Ban Antibiotics — McDonald’s Investor
As one of the members of the Interfaith Center on Corporate Responsibility (ICCR), the sisters have proposed this type of idea before.
But the US Centers for Disease Control and Prevention warns that eating antibiotic-treated meat can lead to certain drug resistance in humans.
They withdrew the resolution once McDonald’s US announced in March that it would phase out chicken produced with antibiotics important to human health within two years.
McDonald’s previously stated it would reduce the use of antibiotics in chickens, but according to the group the standard has not changed on beef and pork products served at the thousands of McDonald’s Restaurants.

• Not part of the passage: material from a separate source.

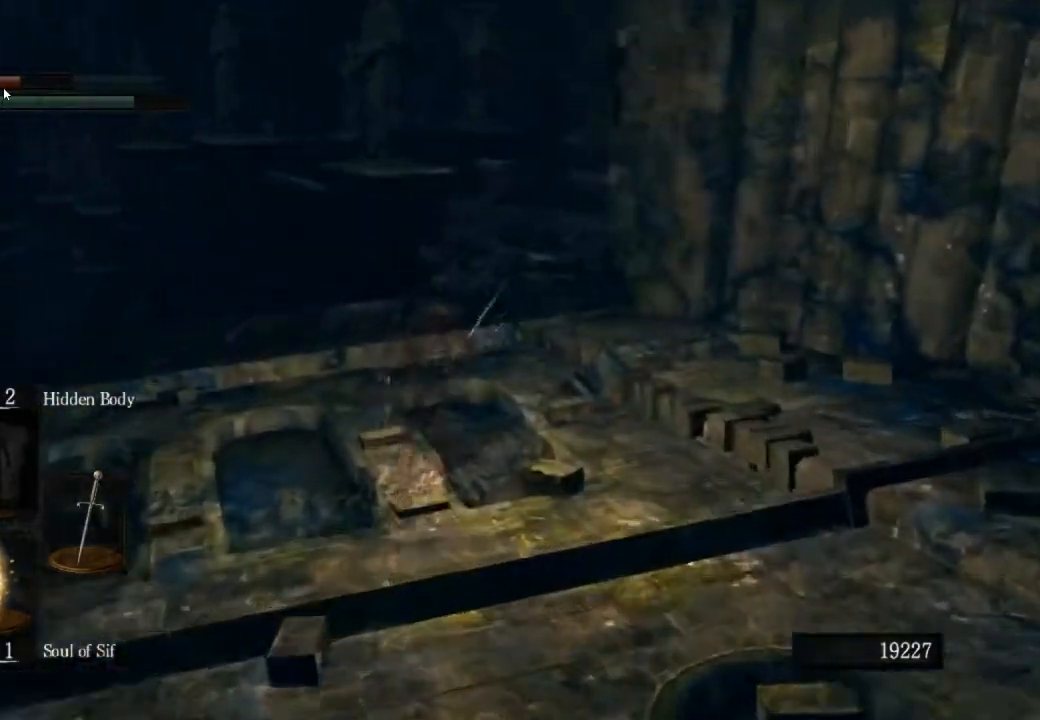
{"buttons": ["CIRCLE"], "left_stick": "up", "right_stick": "center", "events": []}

Susan Mika of the Congregation of the Benedictine Sisters of Boerne.
“If the corporation were serious about becoming a ‘modern, progressive burger company, ‘” said Madhusoodanan, referring to the mantra of McDonald’s CEO Steve Easterbrook, “it would immediately implement a strong, accountable and transparent antibiotics policy across its supply chain”. “This double standard makes no sense to us; what’s good for the goose, ought to be good for the gander, or in this case, the whole farmyard.”
When we buy meat from a grocery store, we’re generally given various choices. The said antibiotics are reportedly used by fast food chains to prevent illness and fatten up livestock.
With increasing pressure being placed on the industry to regulate antibiotic use, a report from Friends of the Earth highlights a distinct lack of policy and poor practice within many top American fast food restaurants. She available the nuns along at the McDonald’s yearly encounter on May 21, at which they reported which the quality resolution was minified, although it remain referenced involve over McDonald’s pig and… The only chains that were given an A grade were Chipotle and Panera Bread.
McDonalds received a grade of C in a recent report scoring restaurants on antibiotic usage.
The coalition said it gave Subway partial credit for its new policy because its website indicates only support for the “elimination of subtherapeutic use of antibiotics”, and it is unclear whether the company would end all routine antibiotic use in its supply chains.